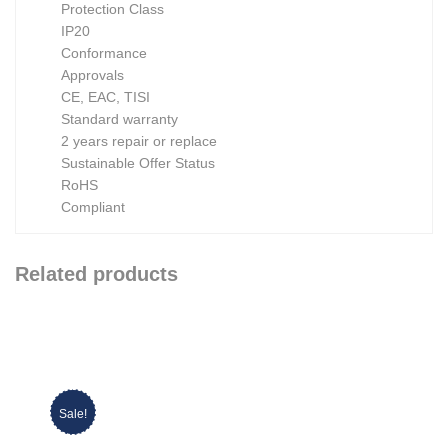
Protection Class
IP20
Conformance
Approvals
CE, EAC, TISI
Standard warranty
2 years repair or replace
Sustainable Offer Status
RoHS
Compliant
Related products
Sale!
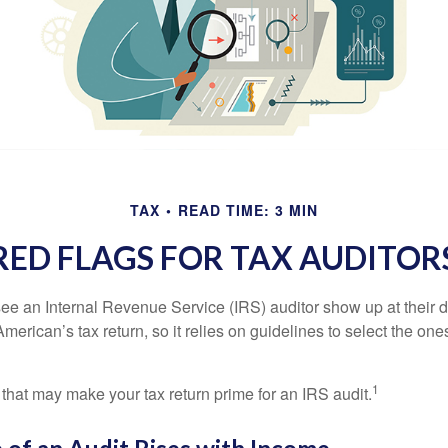
TAX
READ TIME: 3 MIN
RED FLAGS FOR TAX AUDITOR
ee an Internal Revenue Service (IRS) auditor show up at their 
American’s tax return, so it relies on guidelines to select the on
1
 that may make your tax return prime for an IRS audit.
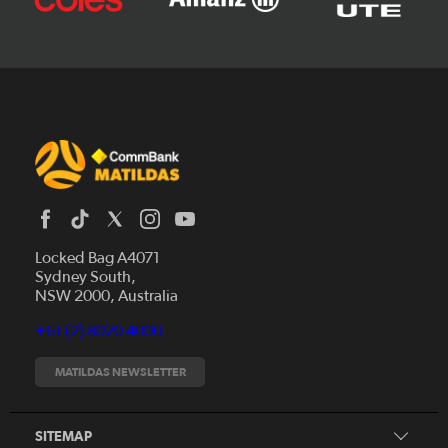
Locked Bag A4071
Sydney South,
News
NSW 2000, Australia
Videos
+61 (2) 8020 4000
Fixtures
Tickets
MATILDAS NEWSLETTER
Shop
CommBank Matildas
Search
SITEMAP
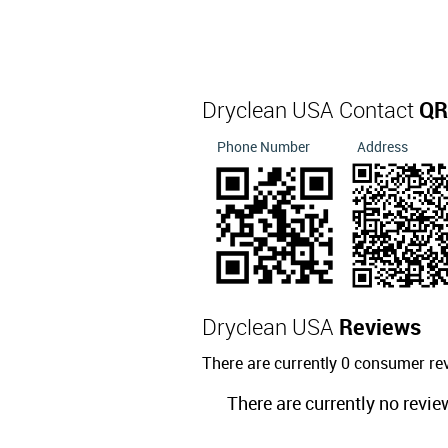
Dryclean USA Contact
QR
Phone Number
Address
Dryclean USA
Reviews
There are currently 0 consumer re
There are currently no revie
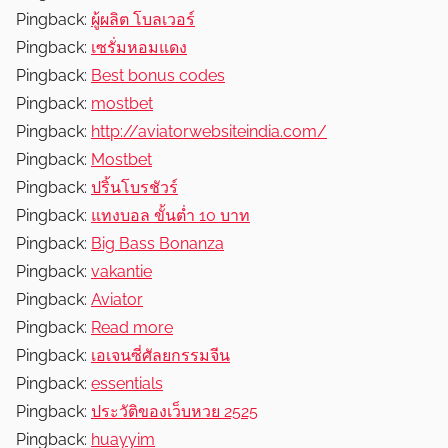
Pingback:
ผู้ผลิต โบลเวอร์
Pingback:
เซรั่มหอมแดง
Pingback:
Best bonus codes
Pingback:
mostbet
Pingback:
http://aviatorwebsiteindia.com/
Pingback:
Mostbet
Pingback:
ปริ้นโบรชัวร์
Pingback:
แทงบอล ขั้นต่ำ 10 บาท
Pingback:
Big Bass Bonanza
Pingback:
vakantie
Pingback:
Aviator
Pingback:
Read more
Pingback:
เอเจนซี่ศัลยกรรมจีน
Pingback:
essentials
Pingback:
ประวัติของเว็บหวย 2525
Pingback:
huayyim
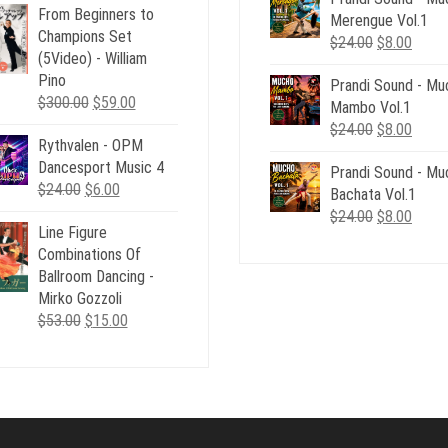
From Beginners to
was:
is:
Merengue Vol.1
$24.00.
$8.00
Champions Set
$24.00.
$6.00.
Original
Curre
$
24.00
$
8.00
(5Video) - William
price
price
Pino
Prandi Sound - Mu
was:
is:
Original
Current
$
300.00
$
59.00
Mambo Vol.1
$24.00.
$8.00
price
price
Original
Curre
$
24.00
$
8.00
Rythvalen - OPM
was:
is:
price
price
Dancesport Music 4
$300.00.
$59.00.
Prandi Sound - Mu
was:
is:
Original
Current
$
24.00
$
6.00
Bachata Vol.1
$24.00.
$8.00
price
price
Original
Curre
$
24.00
$
8.00
Line Figure
was:
is:
price
price
Combinations Of
$24.00.
$6.00.
was:
is:
Ballroom Dancing -
$24.00.
$8.00
Mirko Gozzoli
Original
Current
$
53.00
$
15.00
price
price
was:
is:
$53.00.
$15.00.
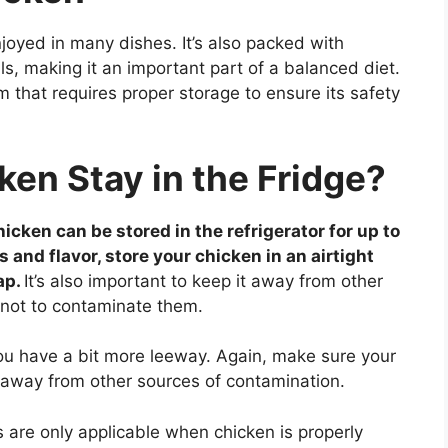
joyed in many dishes. It’s also packed with
s, making it an important part of a balanced diet.
 that requires proper storage to ensure its safety
en Stay in the Fridge?
cken can be stored in the refrigerator for up to
nd flavor, store your chicken in an airtight
ap.
It’s also important to keep it away from other
 not to contaminate them.
ou have a bit more leeway. Again, make sure your
y away from other sources of contamination.
ts are only applicable when chicken is properly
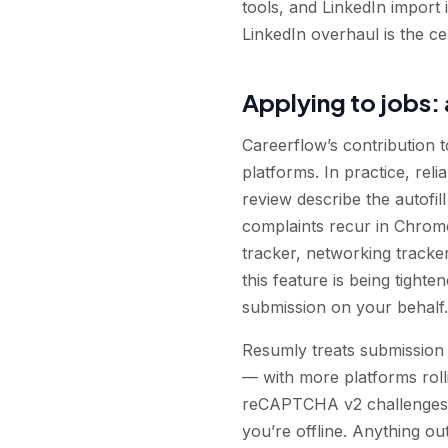
tools, and LinkedIn import i
LinkedIn overhaul is the ce
Applying to jobs: 
Careerflow’s contribution to
platforms. In practice, reli
review describe the autofil
complaints recur in Chrome
tracker, networking tracker
this feature is being tight
submission on your behalf.
Resumly treats submission
— with more platforms rolli
reCAPTCHA v2 challenges, h
you’re offline. Anything ou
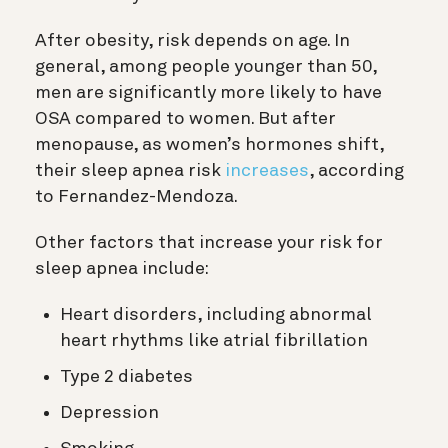
After obesity, risk depends on age. In
general, among people younger than 50,
men are significantly more likely to have
OSA compared to women. But after
menopause, as women’s hormones shift,
their sleep apnea risk
increases
, according
to Fernandez-Mendoza.
Other factors that increase your risk for
sleep apnea include:
Heart disorders, including abnormal
heart rhythms like atrial fibrillation
Type 2 diabetes
Depression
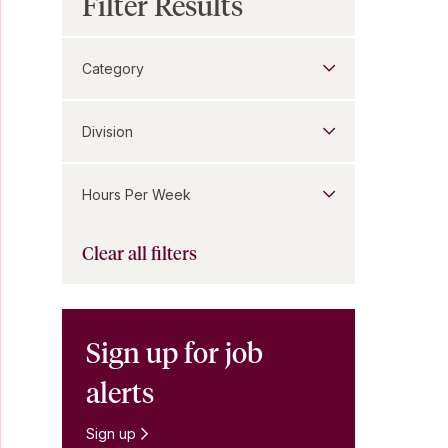
Filter Results
Category
Division
Hours Per Week
Clear all filters
Sign up for job
alerts
Sign up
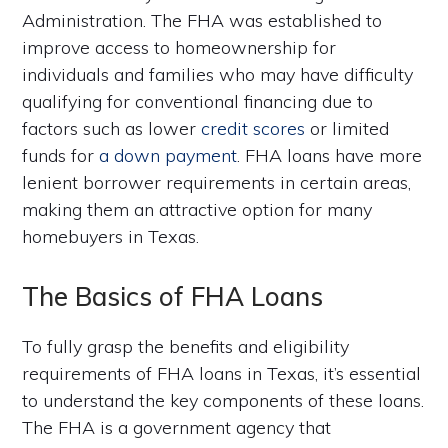
Administration. The FHA was established to
improve access to homeownership for
individuals and families who may have difficulty
qualifying for conventional financing due to
factors such as lower
credit scores
or limited
funds for
a down payment
. FHA loans have more
lenient borrower requirements in certain areas,
making them an attractive option for many
homebuyers in Texas.
The Basics of FHA Loans
To fully grasp the benefits and eligibility
requirements of FHA loans in Texas, it’s essential
to understand the key components of these loans.
The FHA is a government agency that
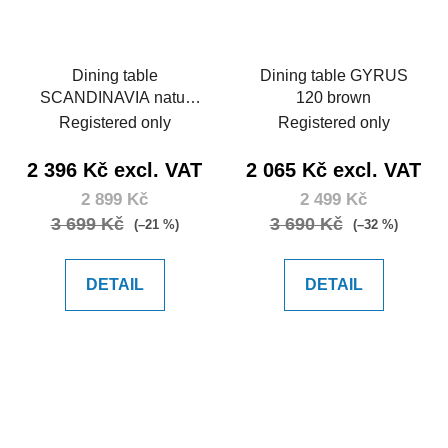
Dining table
Dining table GYRUS
SCANDINAVIA natur
120 brown
150
Registered only
Registered only
2 396 Kč excl. VAT
2 065 Kč excl. VAT
2 899 Kč
2 499 Kč
3 699 Kč
3 690 Kč
(–21 %)
(–32 %)
DETAIL
DETAIL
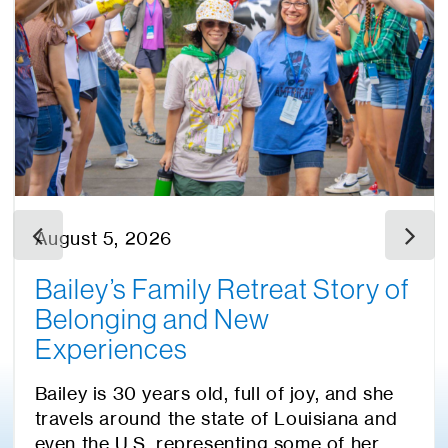
August 5, 2026
Bailey’s Family Retreat Story of
Belonging and New
Experiences
Bailey is 30 years old, full of joy, and she
travels around the state of Louisiana and
even the U.S. representing some of her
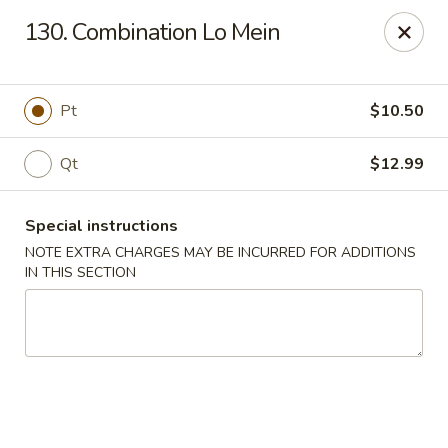
Charley's Restaurant - Frederick
130. Combination Lo Mein
703 Motter Ave Frederick, MD 21701
Select Order Type
Select Time
Pt
$10.50
Qt
$12.99
Special instructions
NOTE EXTRA CHARGES MAY BE INCURRED FOR ADDITIONS
IN THIS SECTION
Charley's Restaurant - Frederick
Opens at 11:00AM
Closed
Store info
Call us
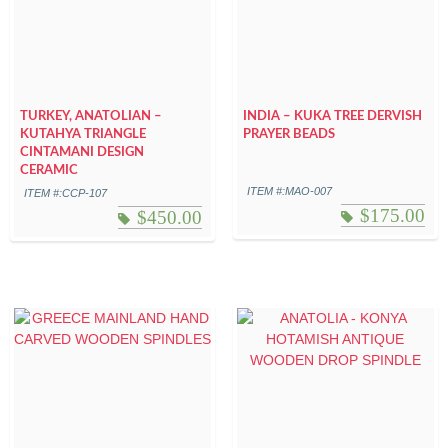
TURKEY, ANATOLIAN –
INDIA – KUKA TREE DERVISH
KUTAHYA TRIANGLE
PRAYER BEADS
CINTAMANI DESIGN
CERAMIC
ITEM #:MAO-007
ITEM #:CCP-107
$
175.00
$
450.00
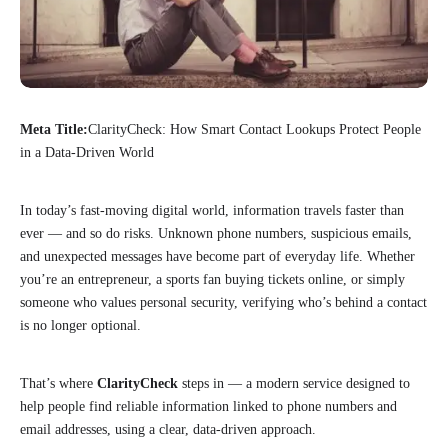
Meta Title:
ClarityCheck: How Smart Contact Lookups Protect People
in a Data-Driven World
In today’s fast-moving digital world, information travels faster than
ever — and so do risks. Unknown phone numbers, suspicious emails,
and unexpected messages have become part of everyday life. Whether
you’re an entrepreneur, a sports fan buying tickets online, or simply
someone who values personal security, verifying who’s behind a contact
is no longer optional.
That’s where
ClarityCheck
steps in — a modern service designed to
help people find reliable information linked to phone numbers and
email addresses, using a clear, data-driven approach.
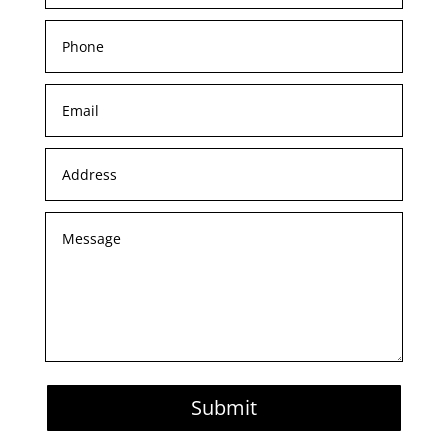
Submit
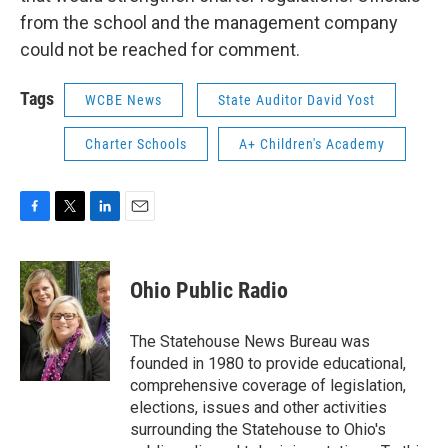
from the school and the management company
could not be reached for comment.
Tags
WCBE News
State Auditor David Yost
Charter Schools
A+ Children's Academy
F
T
L
E
a
w
i
m
c
i
n
a
e
t
k
i
Ohio Public Radio
b
t
e
l
o
e
d
o
r
I
The Statehouse News Bureau was
k
n
founded in 1980 to provide educational,
comprehensive coverage of legislation,
elections, issues and other activities
surrounding the Statehouse to Ohio's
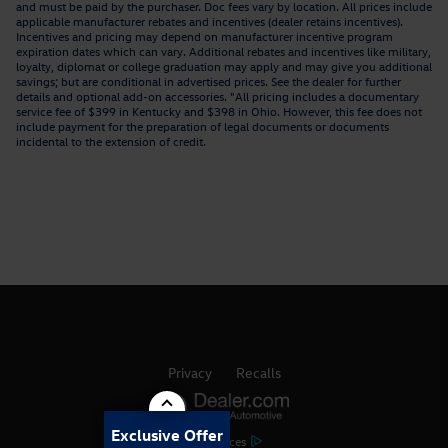
and must be paid by the purchaser. Doc fees vary by location. All prices include
applicable manufacturer rebates and incentives (dealer retains incentives).
Incentives and pricing may depend on manufacturer incentive program
expiration dates which can vary. Additional rebates and incentives like military,
loyalty, diplomat or college graduation may apply and may give you additional
savings; but are conditional in advertised prices. See the dealer for further
details and optional add-on accessories. "All pricing includes a documentary
service fee of $399 in Kentucky and $398 in Ohio. However, this fee does not
include payment for the preparation of legal documents or documents
incidental to the extension of credit.
Privacy
Recalls
Exclusive Offer
AdChoices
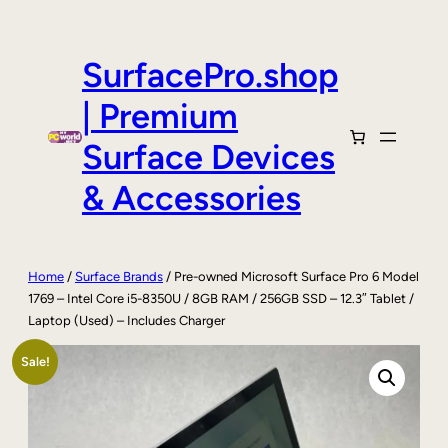
Skip
to
content
SurfacePro.shop
| Premium
Surface Devices
& Accessories
Home
/
Surface Brands
/ Pre-owned Microsoft Surface Pro 6 Model
1769 – Intel Core i5-8350U / 8GB RAM / 256GB SSD – 12.3″ Tablet /
Laptop (Used) – Includes Charger
Sale!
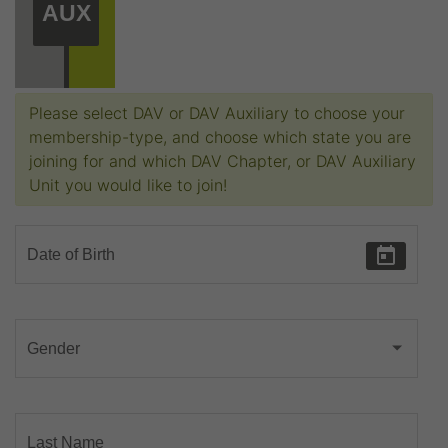
AUX
Please select DAV or DAV Auxiliary to choose your
membership-type, and choose which state you are
joining for and which DAV Chapter, or DAV Auxiliary
Unit you would like to join!
Date of Birth
Gender
Last Name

---+---

> **Task objective**
Going through the entries, return every line holding the word "make".

> **Exercise result**
 that may make your tax return prime for an IRS audit.
ou have a bit more leeway. Again, make sure your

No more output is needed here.